The vast majority of parents want their children to be educated, to enjoy school and to create solid relationships in the school setting. Most teachers have the very same positive goals for their students. Parent-teacher communication is vital.
However, all too often, there can be misunderstandings or conflicts between parents and schools that could be avoided with better and more frequent communication.
Communication affects parental attitudes, teacher morale and student performance directly. In what ways will communication help? Let’s discuss.
Learn How to Support Your Child
Do you know what your child is learning each day, what subjects he or she struggles with and how he is doing socially? If you don’t, your kid’s teacher does. And, as a former educator, I assure you that they would LOVE to talk to you about it. Good teachers are thrilled when parents ask questions and get involved.
Talking to the school will likely make you more confident about your child’s education as you develop a deeper appreciation and respect for the critical role that the teacher and school play in your child’s life.
Ask the teacher:
- What are my kid’s favorite classroom learning activities?
- What are some of my child’s accomplishments?
- How can I help at home?
- What does my child need to do be successful in your classroom?
- Does my child engage with your subject matter?
Your Kid Will Benefit
Substantial evidence shows that parent involvement benefits students. It increases the likelihood of academic achievement. Children will likely experience:
- improved behavior
- increased motivation for learning
- a better relationship with their teachers
- better attendance,
- a positive attitude about homework
- a positive attitude toward school in general
It’s not rocket science: If you are invested in your kids’ learning, then they are more likely to be, as well. They will see that you value education and will develop those same values.
Teachers Want and Need Your Support
Teachers have so many responsibilities, and when parents do not communicate or get involved, they are burdened with even more work.

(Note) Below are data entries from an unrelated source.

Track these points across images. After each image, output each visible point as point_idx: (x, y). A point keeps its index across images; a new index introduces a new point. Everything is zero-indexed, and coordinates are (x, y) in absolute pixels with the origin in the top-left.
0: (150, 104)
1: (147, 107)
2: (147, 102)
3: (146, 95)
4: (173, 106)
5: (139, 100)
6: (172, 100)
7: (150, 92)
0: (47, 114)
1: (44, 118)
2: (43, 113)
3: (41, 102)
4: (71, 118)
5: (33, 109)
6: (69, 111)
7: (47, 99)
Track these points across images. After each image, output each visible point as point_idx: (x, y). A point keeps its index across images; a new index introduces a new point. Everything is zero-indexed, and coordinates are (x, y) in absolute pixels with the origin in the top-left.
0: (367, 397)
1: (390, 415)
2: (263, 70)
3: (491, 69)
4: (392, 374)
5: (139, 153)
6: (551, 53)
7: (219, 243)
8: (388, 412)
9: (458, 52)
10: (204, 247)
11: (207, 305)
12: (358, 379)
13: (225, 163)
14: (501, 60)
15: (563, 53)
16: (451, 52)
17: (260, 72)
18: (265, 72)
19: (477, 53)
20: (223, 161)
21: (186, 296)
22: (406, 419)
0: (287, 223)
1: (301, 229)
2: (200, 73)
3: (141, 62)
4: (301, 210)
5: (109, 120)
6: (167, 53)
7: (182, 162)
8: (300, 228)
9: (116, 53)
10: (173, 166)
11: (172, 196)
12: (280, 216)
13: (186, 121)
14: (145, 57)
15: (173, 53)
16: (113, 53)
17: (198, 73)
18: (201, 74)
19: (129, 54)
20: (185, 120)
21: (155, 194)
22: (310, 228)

Parental involvement frees educators up to focus more on teaching the children. Plus, they can get a much better grasp on the lives, homes and family values of the kids in their class.
It is all circular in that moms and dads who are involved with the school tend to have a positive view of teachers. This improves kids’ attitude toward educators. That results in better instructor morale.
It motivates everyone!
Good two-way communication among families and schools is essential and, no surprise here, research shows that the more parents and teachers share relevant information, the better able they are to help the child achieve academic goals.

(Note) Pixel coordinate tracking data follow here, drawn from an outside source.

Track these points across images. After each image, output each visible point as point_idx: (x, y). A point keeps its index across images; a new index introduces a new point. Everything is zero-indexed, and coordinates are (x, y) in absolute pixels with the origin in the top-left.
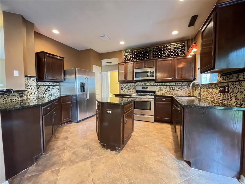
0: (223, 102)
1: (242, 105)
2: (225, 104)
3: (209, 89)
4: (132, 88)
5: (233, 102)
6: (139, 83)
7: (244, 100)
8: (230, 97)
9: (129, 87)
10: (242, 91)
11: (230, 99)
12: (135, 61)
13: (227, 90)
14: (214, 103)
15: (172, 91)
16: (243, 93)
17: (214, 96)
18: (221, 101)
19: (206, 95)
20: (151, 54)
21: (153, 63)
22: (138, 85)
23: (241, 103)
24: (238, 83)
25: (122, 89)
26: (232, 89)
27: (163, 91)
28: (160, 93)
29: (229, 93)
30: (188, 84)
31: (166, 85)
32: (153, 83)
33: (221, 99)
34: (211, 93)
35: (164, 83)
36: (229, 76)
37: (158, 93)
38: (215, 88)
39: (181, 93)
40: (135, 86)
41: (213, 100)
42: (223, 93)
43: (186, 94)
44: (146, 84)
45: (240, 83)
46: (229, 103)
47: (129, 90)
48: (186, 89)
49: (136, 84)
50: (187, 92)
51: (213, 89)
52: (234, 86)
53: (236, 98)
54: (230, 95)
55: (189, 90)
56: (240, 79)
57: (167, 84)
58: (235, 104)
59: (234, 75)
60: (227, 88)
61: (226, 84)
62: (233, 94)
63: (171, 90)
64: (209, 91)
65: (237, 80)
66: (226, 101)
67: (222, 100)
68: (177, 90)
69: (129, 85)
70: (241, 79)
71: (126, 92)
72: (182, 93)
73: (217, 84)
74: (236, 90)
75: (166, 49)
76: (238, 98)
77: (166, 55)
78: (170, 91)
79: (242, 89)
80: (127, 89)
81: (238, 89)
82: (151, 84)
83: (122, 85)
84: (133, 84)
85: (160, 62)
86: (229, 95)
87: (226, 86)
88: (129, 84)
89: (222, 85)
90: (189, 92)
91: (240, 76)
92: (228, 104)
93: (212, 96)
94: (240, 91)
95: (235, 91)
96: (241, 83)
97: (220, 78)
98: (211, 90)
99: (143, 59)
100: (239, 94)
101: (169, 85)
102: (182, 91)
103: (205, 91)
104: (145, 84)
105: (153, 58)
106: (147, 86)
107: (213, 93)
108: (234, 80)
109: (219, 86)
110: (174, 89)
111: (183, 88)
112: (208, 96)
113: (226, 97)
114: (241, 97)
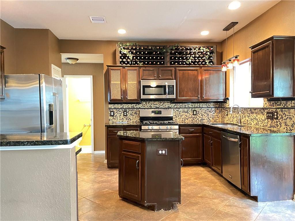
0: (272, 129)
1: (291, 131)
2: (274, 131)
3: (252, 114)
4: (132, 112)
5: (283, 128)
6: (144, 103)
7: (293, 126)
8: (280, 124)
9: (126, 112)
10: (291, 118)
11: (280, 126)
12: (141, 65)
13: (276, 117)
14: (260, 131)
15: (195, 117)
16: (292, 119)
17: (260, 123)
18: (269, 128)
19: (248, 121)
20: (168, 57)
21: (171, 72)
22: (143, 107)
23: (291, 129)
24: (287, 110)
25: (112, 114)
26: (281, 115)
27: (183, 117)
28: (178, 120)
29: (278, 119)
30: (216, 106)
31: (187, 107)
32: (167, 104)
33: (269, 126)
34: (255, 118)
35: (184, 105)
36: (277, 102)
37: (176, 120)
38: (260, 113)
39: (207, 118)
40: (137, 108)
41: (259, 127)
42: (271, 119)
43: (213, 120)
44: (157, 106)
45: (288, 110)
46: (279, 129)
47: (126, 116)
48: (213, 113)
49: (140, 106)
50: (215, 117)
51: (258, 115)
52: (283, 112)
53: (286, 124)
54: (280, 122)
55: (218, 114)
56: (288, 106)
57: (188, 105)
58: (285, 130)
59: (283, 102)
60: (276, 114)
61: (274, 110)
62: (282, 121)
63: (194, 114)
64: (252, 116)
65: (286, 107)
66: (275, 128)
67: (271, 127)
68: (202, 115)
69: (127, 107)
70: (290, 107)
71: (120, 121)
72: (209, 120)
73: (264, 109)
74: (285, 116)
75: (190, 53)
76: (287, 124)
77: (189, 62)
78: (193, 116)
79: (291, 116)
80: (123, 114)
81: (287, 116)
82: (164, 105)
83: (113, 107)
84: (134, 105)
85: (182, 72)
86: (278, 121)
87: (275, 112)
88: (126, 105)
89: (269, 111)
90: (216, 117)
91: (288, 103)
92: (277, 131)
93: (257, 122)
94: (289, 118)
95: (284, 118)
96: (290, 110)
97: (266, 103)
98: (255, 115)
99: (155, 64)
100: (288, 120)
101: (191, 107)
102: (208, 116)
103: (245, 117)
104: (155, 105)
105: (171, 64)
106: (158, 108)
107: (259, 119)
108: (282, 107)
109: (266, 112)
110: (197, 113)
111: (210, 112)
112: (250, 123)
113: (275, 123)
114: (290, 124)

Don’t wait for teachers to reach out. Also, if you get invitations to the school – go. Go whenever you can. You will enjoy the experience, and your child and their teacher will both appreciate your presence.
There are ways to communicate well, and there are also ways to communicate badly. Bad communication may result in misunderstandings, conflict and – worst of all – an unmotivated student. Here are some strategies for communicating the right way:
- Respect Educators
Treat the relationship the way you would any important one. Relationships are not always easy or perfect, but good communication and a problem-solving partnership will allow you to collaborate on thinking of ways to help your child. If your child is struggling in math, do not look at their math teacher as the enemy or go into a meeting with an attitude of disrespect. Look at the math teacher as a partner in getting your kid back on track and address the educator with deference.

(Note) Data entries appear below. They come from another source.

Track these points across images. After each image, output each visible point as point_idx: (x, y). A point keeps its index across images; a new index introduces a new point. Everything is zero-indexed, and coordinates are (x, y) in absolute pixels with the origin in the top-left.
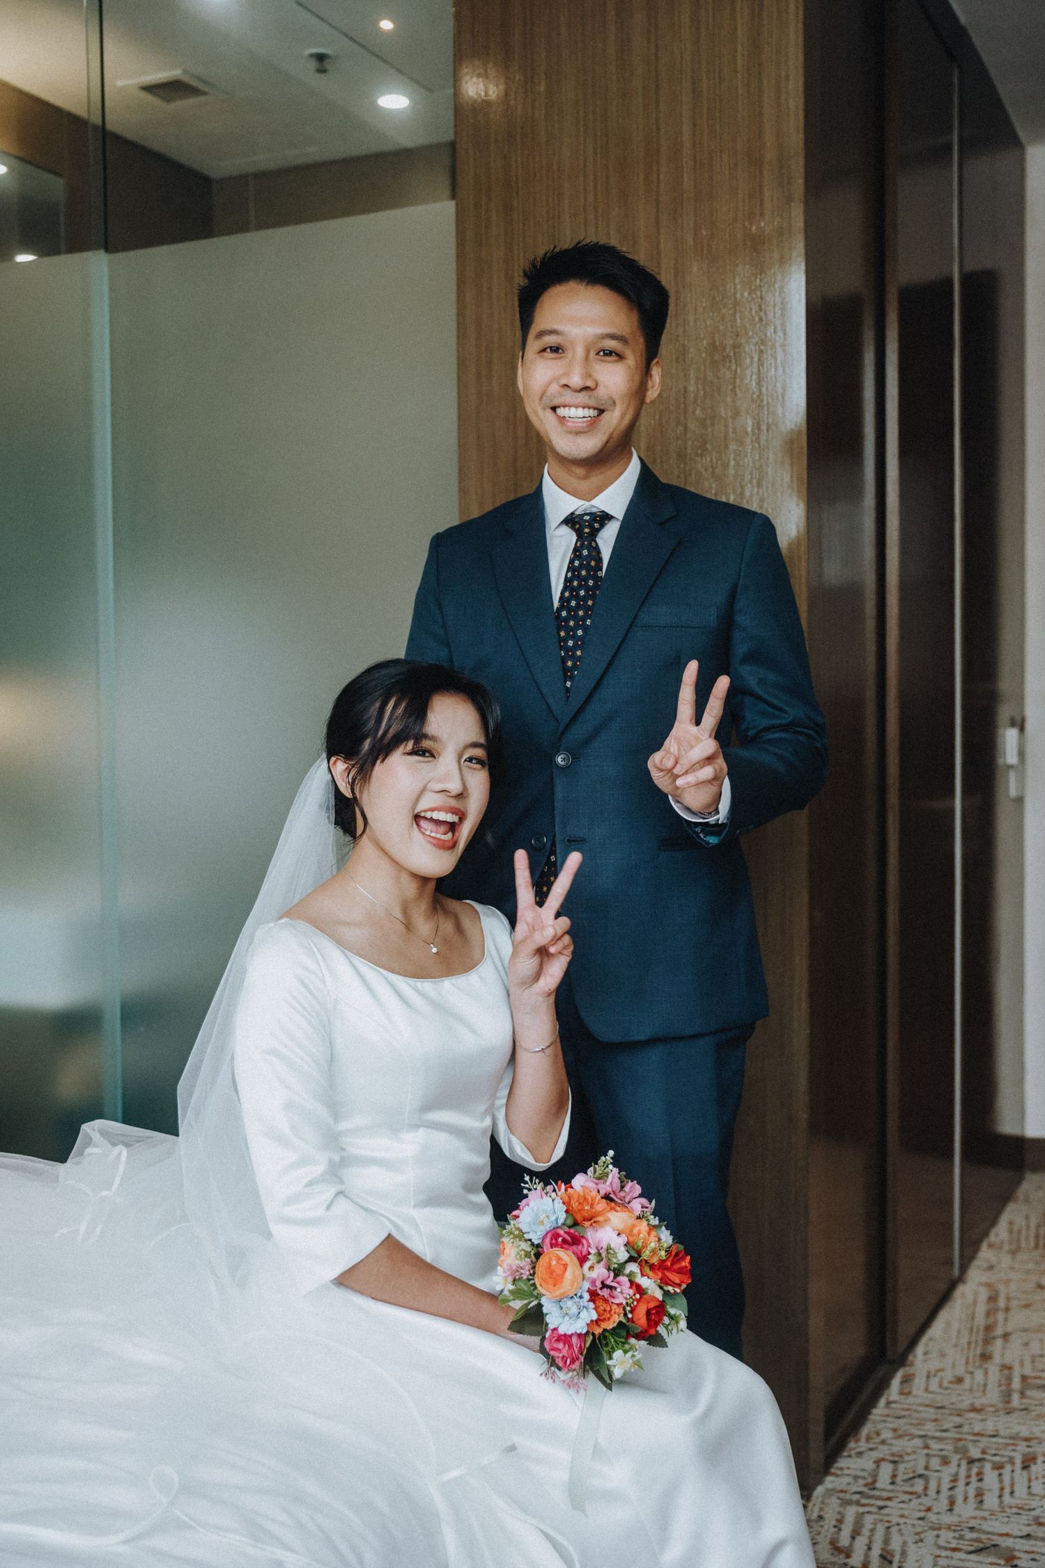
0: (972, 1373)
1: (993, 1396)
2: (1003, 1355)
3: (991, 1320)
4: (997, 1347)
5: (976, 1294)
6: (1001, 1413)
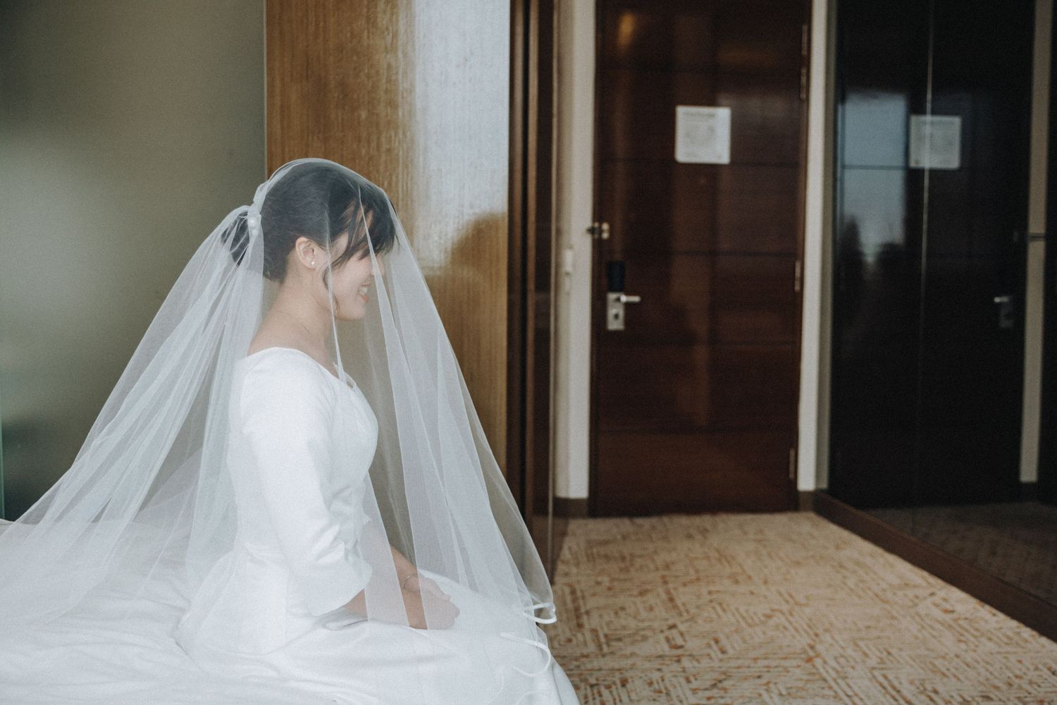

- Don’t Stifle the Student-Teacher Relationship
Developing a relationship with their teacher will likely be one of the first relationships that your child will develop with an adult outside of the family. For young elementary-aged kids, the teacher-child relationship is one of love and caring. Allow them the space to create a special bond.
- Don’t brag
You know your child is brilliant, charming, and amazing. That’s a given. But, their teacher does not want to listen to you boast. In so doing, you may inadvertently be sending the message that you do not think that the teacher is good enough.
For example, saying “Susie loves math time in your room!” sends a much different message than “Susie is so good at math, she hardly even needs instruction.”
Also, you do not have to sell your kid to an educator. Just trust that the teacher will learn how awesome your kid is in their own time.
Positive parent-school communication strategies are of benefit to students, teachers, administrators, and parents. The better communication that guardians have with the school, the less stressed everyone will be. It will allow you to all work together – as a team – toward the education of your child. And you know what they say: “Teamwork makes the dream work.”